Using food-safe scissors, cut the marshmallows in half and place with the cut side (sticky side) down.  I used the larger marshmallows for the majority of the scene - cutting them lengthwise.  Eventually the marshmallows will cover the whole tray but for right now we'll just fill in around the trees.  

I wanted to include a snowman, a stack of logs, and a fire to my scene.  To give the illusion of little people living in my scene building snow men and fires I cut down smaller marshmallows to create a path where tiny feet may have smashed the fresh snow. I created a basic pathway at this point and I'll finish with the details after I build the snowman and fire. 

Fill in behind the trees and in the close spaces between the trees with uncut mini-marshmallows. 

Step 5: Make a Snowman for Your Scene

The construction of the snowman was pretty simple.

• Place a couple large marshmallow on a toothpick and a small one at the top.  
• Break a pretzel stick in half and push the broken ends into the center marshmallow to make arms.

 I covered all of it in a layer of white frosting which was not an easy task but in the end it worked out!

• Place the snowman in your scene. 
• Fill in around the snowman with some 'snow' (marshmallows) to hold him in place. 

Step 6: Making Fire With Wafer Paper

Edible Rice Paper or Wafer paper is another way to create details.  In this case, it was used to make a 2D fire with just a bit of food color, a toothpick, and some (food-safe) scissors.

• Place a small amount of vodka in a small container and add a bit of food color.  The vodka thins the food color to turn it into a liquid you can paint on the wafer paper.  Water can be used but water does dissolve the wafer paper so use sparingly. 
• To make fire, thin a bit of red and a bit of orange color and smudge it on the wafer paper.
• Cut out firey shapes with your food-safe scissors. 
• You can also use wafer paper to make an axe blade (I used a bit of red and black food color).
• A pretzel stick was wrapped in wafer paper that was painted red to create an axe handle.  

Step 7: Setting Your Scene on Fire

For the illusion of logs, I used pretzel sticks.  

At this point, I have frosting in a decorating bag with piping tip.  It makes placing frosting exactly where you want it much easier.  It would also work to drop a bit of frosting on the foil without the piping bag.

• Place a dab of frosting on the near the pathway where you wan the fire to be.  
• Add the wafer paper fire to the frosting in an upright position.
• Add pretzel sticks around the fire to represent logs.
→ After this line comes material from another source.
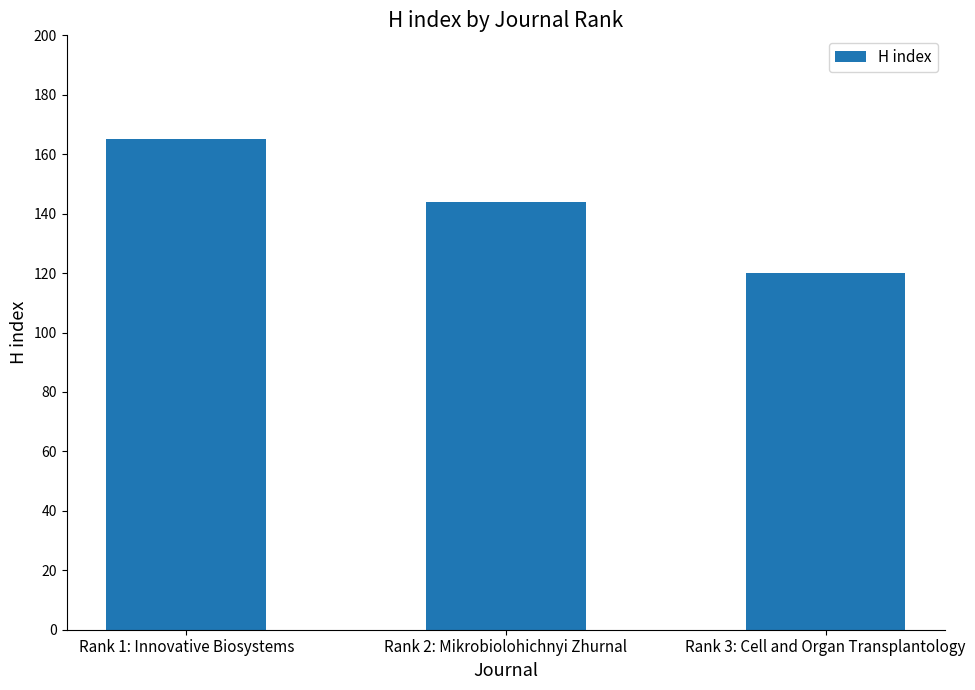

What is the sum of all values?

429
• Add a stack of fire-wood near by using frosting to hold everything together.  

Step 8: Make a Tree Topper

Two small cookies stuck (with frosting) back to back makes an adorable tree topper.  I made a star topper but other shapes would work, too!

• Frost the front of each cookie that will be placed back-to-back 
• Optional: Decorate your tree topper.  I used sprinkle hearts as decorations
• Let that frosting layer set up a dry a bit (I let mine sit for 2 hours or so)
• Add a bit of frosting to the back of one cookie
• Place at least 1 toothpick in the frosting (2 toothpicks is much more stable)
• Add a bit of frosting over the toothpick(s)
• Place the other cookie on the frosting with the decorated side out to sandwich the toothpicks between the cookies.

Step 9: Add a Bit of Snow to the Trees

Adding a bit of snow to your trees to give the impression that it snowed recently.  I added snow to the 'back side' of my scene.  My idea was that these trees offer a bit of a wind-break from the snow and winter wind allowing for a more comfortable winter experience on the other side (the side with the snowman and fire).  The side of the trees that the wind hits would be dusted with snow. 

With a piping bag full of white frosting, add ribbons of frosting to dust the tree branches with snow.

Step 10: Top the Tree

Using a free toothpick, push holes into the top of the cookie tree to hold the star topper.

Carefully set the tree topper in place.  Finish the edges of the stars with a bit of white frosting to cover the rough edges of the cookies and give it a nice clean finish. 

Step 11: Finishing Touches

Fill in the rest of the tray with marshmallows to create a full snowy tree scene. 

Enjoy your delicious sweet treat.  Who knew that pretzels and marshmallows were so tasty together?